The library code could be made more robust. Iterables.removeIf() could generate a composed Predicate, as Michael D suggested, when passed a transformed list. However, we previously decided not to complicate the code by adding special-case logic of that sort.
Maybe:
Collection<Double> odds = Collections2.filter(dblList, Predicates.not(IS_EVEN));
or
dblList = Lists.newArrayList(Lists.transform(intList, TO_DOUBLE));
Collections2.filter(dblList, IS_EVEN).clear();
As long as you have no need for the intermediate collection, then you can just use Predicates.compose() to create a predicate that first transforms the item, then evaluates a predicate on the transformed item.
For example, suppose I have a List<Double> from which I want to remove all items where the Integer part is even. I already have a Function<Double,Integer> that gives me the Integer part, and a Predicate<Integer> that tells me if it is even.
I can use these to get a new predicate, INTEGER_PART_IS_EVEN
Predicate<Double> INTEGER_PART_IS_EVEN = Predicates.compose(IS_EVEN, DOUBLE_TO_INTEGER);
Collections2.filter(dblList, INTEGER_PART_IS_EVEN).clear();
After some tries, I think I've found it :)
final ArrayList<Integer> ints = Lists.newArrayList(1, 2, 3, 4, 5);
Iterables.removeIf(Iterables.transform(ints, intoDouble()), even());
System.out.println(ints);
[1,3,5]
I don't have a solution, instead I found some kind of a problem with Iterables.removeIf() in combination with Lists.TransformingRandomAccessList.
The transformed list implements RandomAccess, thus Iterables.removeIf() delegates to Iterables.removeIfFromRandomAccessList() which depends on an unsupported List.set() operation.

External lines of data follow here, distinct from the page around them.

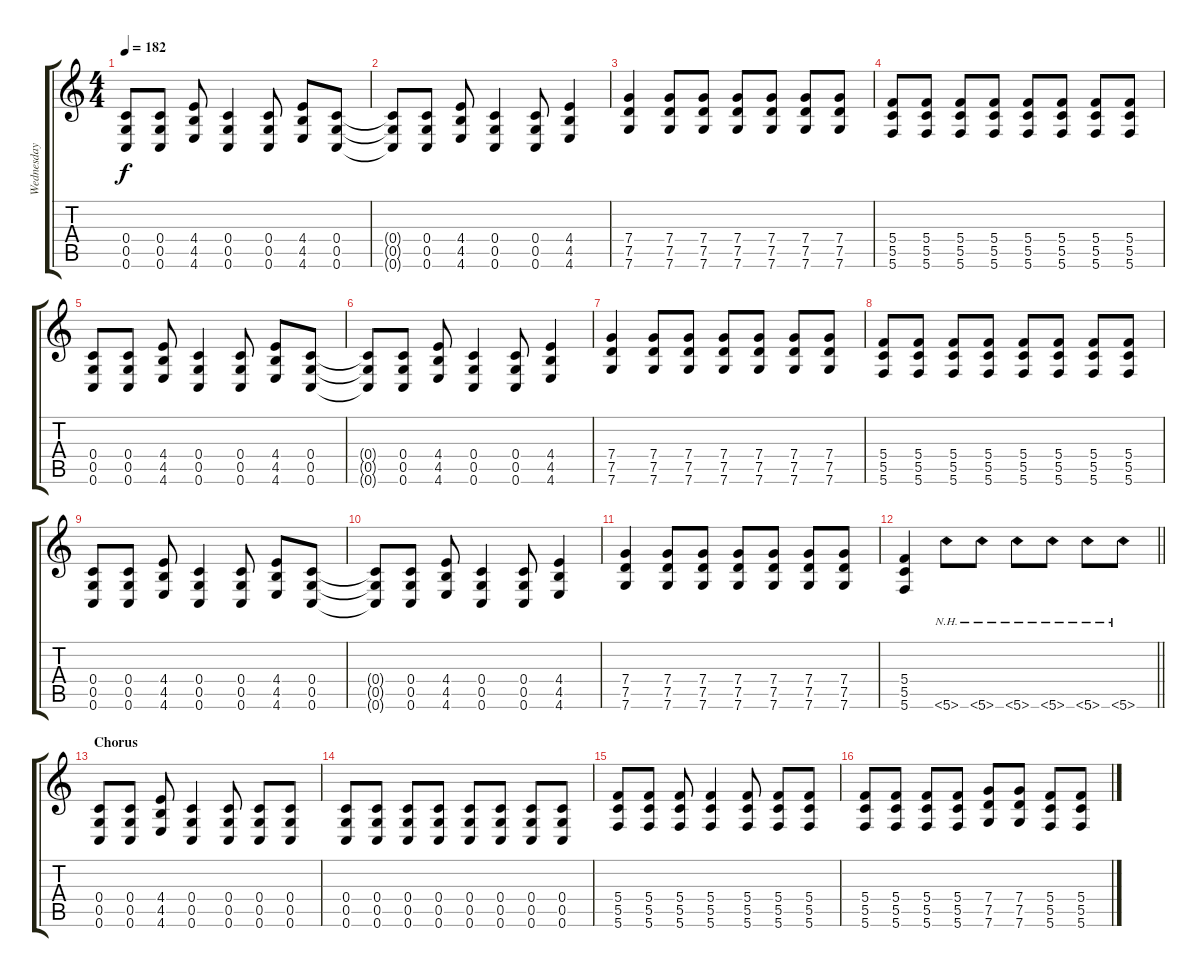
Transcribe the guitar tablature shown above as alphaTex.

\track ("Wednesday 13" "Wednesday ") {instrument distortionguitar}
\staff {score tabs}
\tuning (D4 A3 F3 C3 G2 C2) {hide}
\ts (4 4)
\tempo 182
\clef g2
\ks c
(0.4 0.5 0.6).8{dy f} (0.4 0.5 0.6).8 (4.4 4.5 4.6).8 (0.4 0.5 0.6).4 (0.4 0.5 0.6).8 (4.4 4.5 4.6).8 (0.4 0.5 0.6).8 |
(0.4{t} 0.5{t} 0.6{t}).8 (0.4 0.5 0.6).8 (4.4 4.5 4.6).8 (0.4 0.5 0.6).4 (0.4 0.5 0.6).8 (4.4 4.5 4.6).4 |
(7.4 7.5 7.6).4 (7.4 7.5 7.6).8 (7.4 7.5 7.6).8 (7.4 7.5 7.6).8 (7.4 7.5 7.6).8 (7.4 7.5 7.6).8 (7.4 7.5 7.6).8 |
(5.4 5.5 5.6).8 (5.4 5.5 5.6).8 (5.4 5.5 5.6).8 (5.4 5.5 5.6).8 (5.4 5.5 5.6).8 (5.4 5.5 5.6).8 (5.4 5.5 5.6).8 (5.4 5.5 5.6).8 |
(0.4 0.5 0.6).8 (0.4 0.5 0.6).8 (4.4 4.5 4.6).8 (0.4 0.5 0.6).4 (0.4 0.5 0.6).8 (4.4 4.5 4.6).8 (0.4 0.5 0.6).8 |
(0.4{t} 0.5{t} 0.6{t}).8 (0.4 0.5 0.6).8 (4.4 4.5 4.6).8 (0.4 0.5 0.6).4 (0.4 0.5 0.6).8 (4.4 4.5 4.6).4 |
(7.4 7.5 7.6).4 (7.4 7.5 7.6).8 (7.4 7.5 7.6).8 (7.4 7.5 7.6).8 (7.4 7.5 7.6).8 (7.4 7.5 7.6).8 (7.4 7.5 7.6).8 |
(5.4 5.5 5.6).8 (5.4 5.5 5.6).8 (5.4 5.5 5.6).8 (5.4 5.5 5.6).8 (5.4 5.5 5.6).8 (5.4 5.5 5.6).8 (5.4 5.5 5.6).8 (5.4 5.5 5.6).8 |
(0.4 0.5 0.6).8 (0.4 0.5 0.6).8 (4.4 4.5 4.6).8 (0.4 0.5 0.6).4 (0.4 0.5 0.6).8 (4.4 4.5 4.6).8 (0.4 0.5 0.6).8 |
(0.4{t} 0.5{t} 0.6{t}).8 (0.4 0.5 0.6).8 (4.4 4.5 4.6).8 (0.4 0.5 0.6).4 (0.4 0.5 0.6).8 (4.4 4.5 4.6).4 |
(7.4 7.5 7.6).4 (7.4 7.5 7.6).8 (7.4 7.5 7.6).8 (7.4 7.5 7.6).8 (7.4 7.5 7.6).8 (7.4 7.5 7.6).8 (7.4 7.5 7.6).8 |
\barLineRight lightlight
(5.4 5.5 5.6).4 5.6{nh}.8 5.6{nh}.8 5.6{nh}.8 5.6{nh}.8 5.6{nh}.8 5.6{nh}.8 |
\section ("" "Chorus")
(0.4 0.5 0.6).8 (0.4 0.5 0.6).8 (4.4 4.5 4.6).8 (0.4 0.5 0.6).4 (0.4 0.5 0.6).8 (0.4 0.5 0.6).8 (0.4 0.5 0.6).8 |
(0.4 0.5 0.6).8 (0.4 0.5 0.6).8 (0.4 0.5 0.6).8 (0.4 0.5 0.6).8 (0.4 0.5 0.6).8 (0.4 0.5 0.6).8 (0.4 0.5 0.6).8 (0.4 0.5 0.6).8 |
(5.4 5.5 5.6).8 (5.4 5.5 5.6).8 (5.4 5.5 5.6).8 (5.4 5.5 5.6).4 (5.4 5.5 5.6).8 (5.4 5.5 5.6).8 (5.4 5.5 5.6).8 |
(5.4 5.5 5.6).8 (5.4 5.5 5.6).8 (5.4 5.5 5.6).8 (5.4 5.5 5.6).8 (7.4 7.5 7.6).8 (7.4 7.5 7.6).8 (5.4 5.5 5.6).8 (5.4 5.5 5.6).8
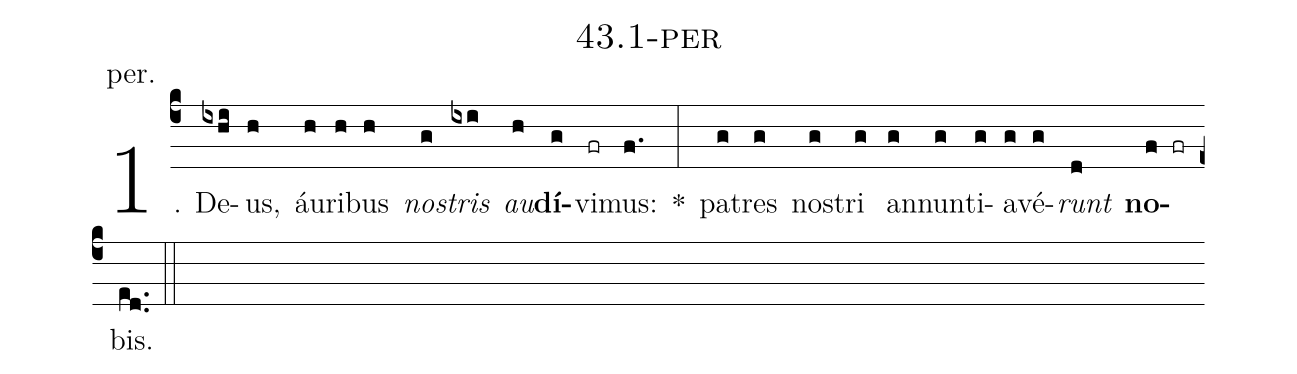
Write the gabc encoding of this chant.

name: 43.1-per;
annotation: per.;
%%
(c4)1. De(ixhi)us,(h) áu(h)ri(h)bus(h) <i>nos</i>(g)<i>tris</i>(ixi) <i>au</i>(h)<b>dí</b>(g)vi(fr)mus:(f.) *(:) pa(g)tres(g) nos(g)tri(g) an(g)nun(g)ti(g)a(g)vé(g)<i>runt</i>(d) <b>no</b>(f fr)bis.(ed..) (::)
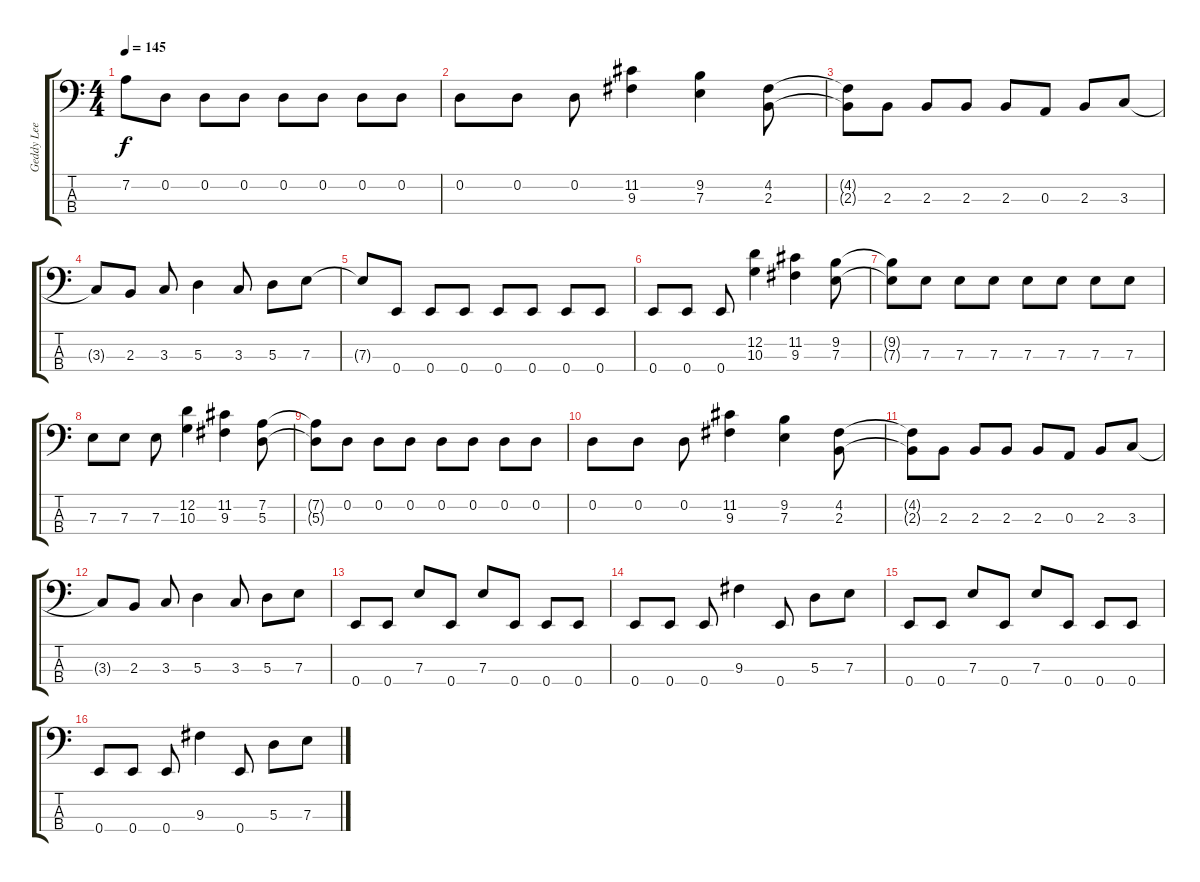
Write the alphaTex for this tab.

\track ("Geddy Lee" "Geddy Lee") {instrument electricbassfinger}
\staff {score tabs}
\tuning (G2 D2 A1 E1) {hide}
\ts (4 4)
\tempo 145
\clef f4
\ks c
7.2{t}.8{dy f} 0.2.8 0.2.8 0.2.8 0.2.8 0.2.8 0.2.8 0.2.8 |
0.2.8 0.2.8 0.2.8 (11.2 9.3).4 (9.2 7.3).4 (4.2 2.3).8 |
(4.2{t} 2.3{t}).8 2.3.8 2.3.8 2.3.8 2.3.8 0.3.8 2.3.8 3.3.8 |
3.3{t}.8 2.3.8 3.3.8 5.3.4 3.3.8 5.3.8 7.3.8 |
7.3{t}.8 0.4.8 0.4.8 0.4.8 0.4.8 0.4.8 0.4.8 0.4.8 |
0.4.8 0.4.8 0.4.8 (12.2 10.3).4 (11.2 9.3).4 (9.2 7.3).8 |
(9.2{t} 7.3{t}).8 7.3.8 7.3.8 7.3.8 7.3.8 7.3.8 7.3.8 7.3.8 |
7.3.8 7.3.8 7.3.8 (12.2 10.3).4 (11.2 9.3).4 (7.2 5.3).8 |
(7.2{t} 5.3{t}).8 0.2.8 0.2.8 0.2.8 0.2.8 0.2.8 0.2.8 0.2.8 |
0.2.8 0.2.8 0.2.8 (11.2 9.3).4 (9.2 7.3).4 (4.2 2.3).8 |
(4.2{t} 2.3{t}).8 2.3.8 2.3.8 2.3.8 2.3.8 0.3.8 2.3.8 3.3.8 |
3.3{t}.8 2.3.8 3.3.8 5.3.4 3.3.8 5.3.8 7.3.8 |
0.4.8 0.4.8 7.3.8 0.4.8 7.3.8 0.4.8 0.4.8 0.4.8 |
0.4.8 0.4.8 0.4.8 9.3.4 0.4.8 5.3.8 7.3.8 |
0.4.8 0.4.8 7.3.8 0.4.8 7.3.8 0.4.8 0.4.8 0.4.8 |
0.4.8 0.4.8 0.4.8 9.3.4 0.4.8 5.3.8 7.3.8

Calling Iterators.removeIf() however would be successful, as the remove() operation IS supported by Lists.TransformingRandomAccessList.
see: Iterables: 147
Conclusion: instanceof RandomAccess does not guarantee List.set().
Addition:
In special situations calling removeIfFromRandomAccessList() even works:
if and only if the elements to erase form a compact group at the tail of the List or all elements are covered by the Predicate.